Searching for names in foreign countries can be problematic as well, says Kenyon, because different countries use different languages and alphabets. “One typo can result in a missed screening,” says Kenyon, who is fluent in Russian. “Last year, Amazon was penalized by OFAC for, among other things, failing to screen for common Russian spellings of Crimea, such as ‘Krimea,’” Kenyon notes. OFAC’s report also cited “hundreds of instances” when “Amazon’s sanctions screening processes failed to flag the correctly spelled names and addresses of persons on OFAC’s SDN list.”

Tools and training are key

To avoid such situations, both K2 Integrity’s Adam Frey and FiveBy’s Irene Kenyon agree that financial institutions need comprehensive compliance programs that pair the most technologically advanced screening tools available with professionals who are adequately trained to use them.

“Every good compliance program needs that human element and training is key,” says Frey. “Furthermore, the training needs to be ongoing and continuous at all levels. Banks and other financial institutions need to make sure people on the front lines know what they’re looking for.” And when something suspicious is flagged, Frey says, “there needs to be layers of accountability, where a ‘hit’ by the screening system gets escalated to a further level of review. At the end of the day, compliance can’t be all people or all technology, but combining the two is always a balancing act.”

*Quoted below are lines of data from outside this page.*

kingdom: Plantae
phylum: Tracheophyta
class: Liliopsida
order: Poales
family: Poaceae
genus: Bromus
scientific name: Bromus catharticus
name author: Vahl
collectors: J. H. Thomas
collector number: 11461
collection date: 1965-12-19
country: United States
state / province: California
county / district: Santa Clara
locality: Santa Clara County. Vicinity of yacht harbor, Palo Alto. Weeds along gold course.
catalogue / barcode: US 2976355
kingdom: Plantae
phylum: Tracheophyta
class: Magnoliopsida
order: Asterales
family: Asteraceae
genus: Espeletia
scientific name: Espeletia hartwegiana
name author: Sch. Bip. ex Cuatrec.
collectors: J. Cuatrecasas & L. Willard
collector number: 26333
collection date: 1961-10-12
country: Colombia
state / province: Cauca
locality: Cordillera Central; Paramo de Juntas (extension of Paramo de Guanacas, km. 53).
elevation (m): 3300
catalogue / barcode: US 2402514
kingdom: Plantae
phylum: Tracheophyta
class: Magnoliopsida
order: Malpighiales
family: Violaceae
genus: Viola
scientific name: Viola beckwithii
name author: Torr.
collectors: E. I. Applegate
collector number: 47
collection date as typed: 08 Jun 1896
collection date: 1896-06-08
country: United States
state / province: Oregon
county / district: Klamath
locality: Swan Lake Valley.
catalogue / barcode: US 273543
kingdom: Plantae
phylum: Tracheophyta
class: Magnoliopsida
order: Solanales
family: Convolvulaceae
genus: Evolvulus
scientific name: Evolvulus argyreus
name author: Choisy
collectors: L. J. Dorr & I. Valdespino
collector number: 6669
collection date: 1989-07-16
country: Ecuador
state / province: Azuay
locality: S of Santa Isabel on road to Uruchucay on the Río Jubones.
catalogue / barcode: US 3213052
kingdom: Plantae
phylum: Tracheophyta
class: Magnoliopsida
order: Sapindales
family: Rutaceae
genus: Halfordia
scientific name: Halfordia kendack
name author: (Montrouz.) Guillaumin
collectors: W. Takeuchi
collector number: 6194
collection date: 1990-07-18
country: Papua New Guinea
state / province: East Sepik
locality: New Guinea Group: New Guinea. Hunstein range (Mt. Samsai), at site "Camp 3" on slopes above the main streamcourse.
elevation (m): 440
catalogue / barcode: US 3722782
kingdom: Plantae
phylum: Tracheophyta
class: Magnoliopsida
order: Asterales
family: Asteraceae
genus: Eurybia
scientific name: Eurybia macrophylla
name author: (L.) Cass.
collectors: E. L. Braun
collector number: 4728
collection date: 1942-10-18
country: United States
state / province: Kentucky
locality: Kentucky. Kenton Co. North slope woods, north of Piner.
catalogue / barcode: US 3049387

Best practices for proactive sanctions compliance

At a minimum, financial institutions that want to be proactive about sanctions compliance should incorporate these elements into their compliance programs, say Frey and Kenyon:

  • Make sure there is management buy-in at the top for maintaining a comprehensive, risk-based program that goes beyond OFAC’s guidelines.
  • Assess the best screening tools available based on the financial institution’s risk profile and make sure people on the front lines are trained to use them correctly.
  • Annually test and validate the performance and setup of the screening tool.
  • Understand the organization’s risk profile and where its business interests intersect with potentially sanctioned countries, companies, or individuals.
  • Be proactive about gathering beneficial ownership information and identifying entities that may be owned by sanctioned individuals but that don’t necessarily appear on OFAC’s lists.
  • Expand sanctions-based KYC protocols to include denied-party screening, negative news monitoring, known criminal associations searches, and other types of information that OFAC does not cover.
  • When dealing with foreign entities, engage experts who know the language and business culture of the region to avoid errors of misunderstanding and ignorance.